> _WHAT THE TASK REQUIRES_: For the records below, please print exactly and only the lines from the one with "Advertisement" down to the one with "using it but", both ends included, omitting the pictures.

▼

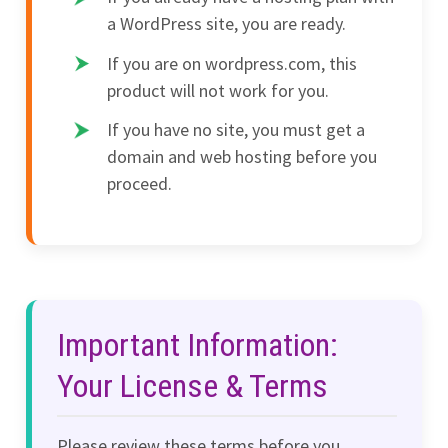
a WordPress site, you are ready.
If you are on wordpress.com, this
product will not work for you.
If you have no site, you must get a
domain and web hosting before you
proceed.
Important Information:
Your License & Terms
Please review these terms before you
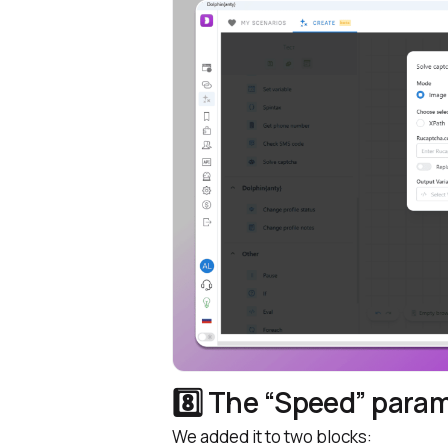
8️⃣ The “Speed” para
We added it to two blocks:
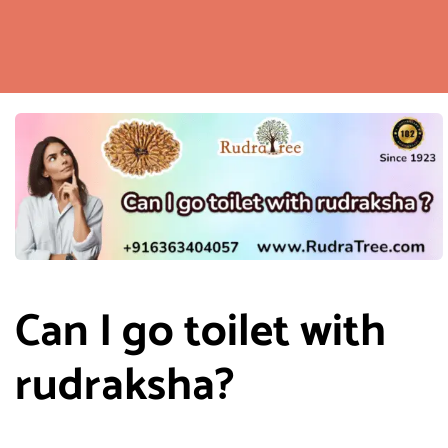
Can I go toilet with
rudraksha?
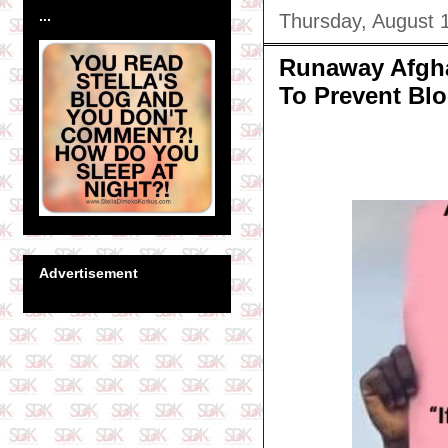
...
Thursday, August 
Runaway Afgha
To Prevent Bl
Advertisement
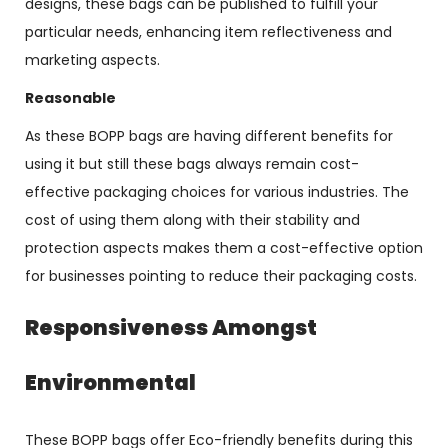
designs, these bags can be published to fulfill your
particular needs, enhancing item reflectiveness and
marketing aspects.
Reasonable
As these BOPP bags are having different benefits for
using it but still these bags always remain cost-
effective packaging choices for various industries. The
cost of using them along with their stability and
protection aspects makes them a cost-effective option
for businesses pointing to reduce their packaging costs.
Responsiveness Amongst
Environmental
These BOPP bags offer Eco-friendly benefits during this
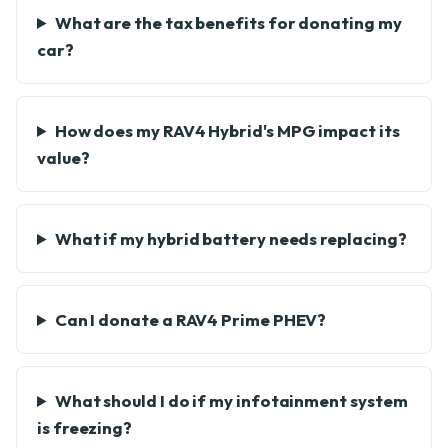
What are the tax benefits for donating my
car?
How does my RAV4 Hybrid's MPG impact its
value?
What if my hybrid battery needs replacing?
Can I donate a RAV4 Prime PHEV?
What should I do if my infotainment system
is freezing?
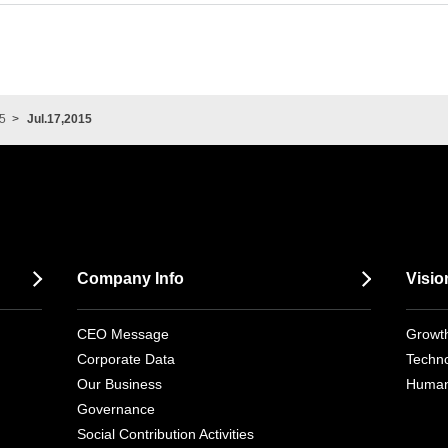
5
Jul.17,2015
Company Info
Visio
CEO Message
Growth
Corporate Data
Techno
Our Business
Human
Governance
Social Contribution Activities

▲

> _ANSWER SECTION_:
Advertisement
designs, these bags can be published to fulfill your
particular needs, enhancing item reflectiveness and
marketing aspects.
Reasonable
As these BOPP bags are having different benefits for
using it but still these bags always remain cost-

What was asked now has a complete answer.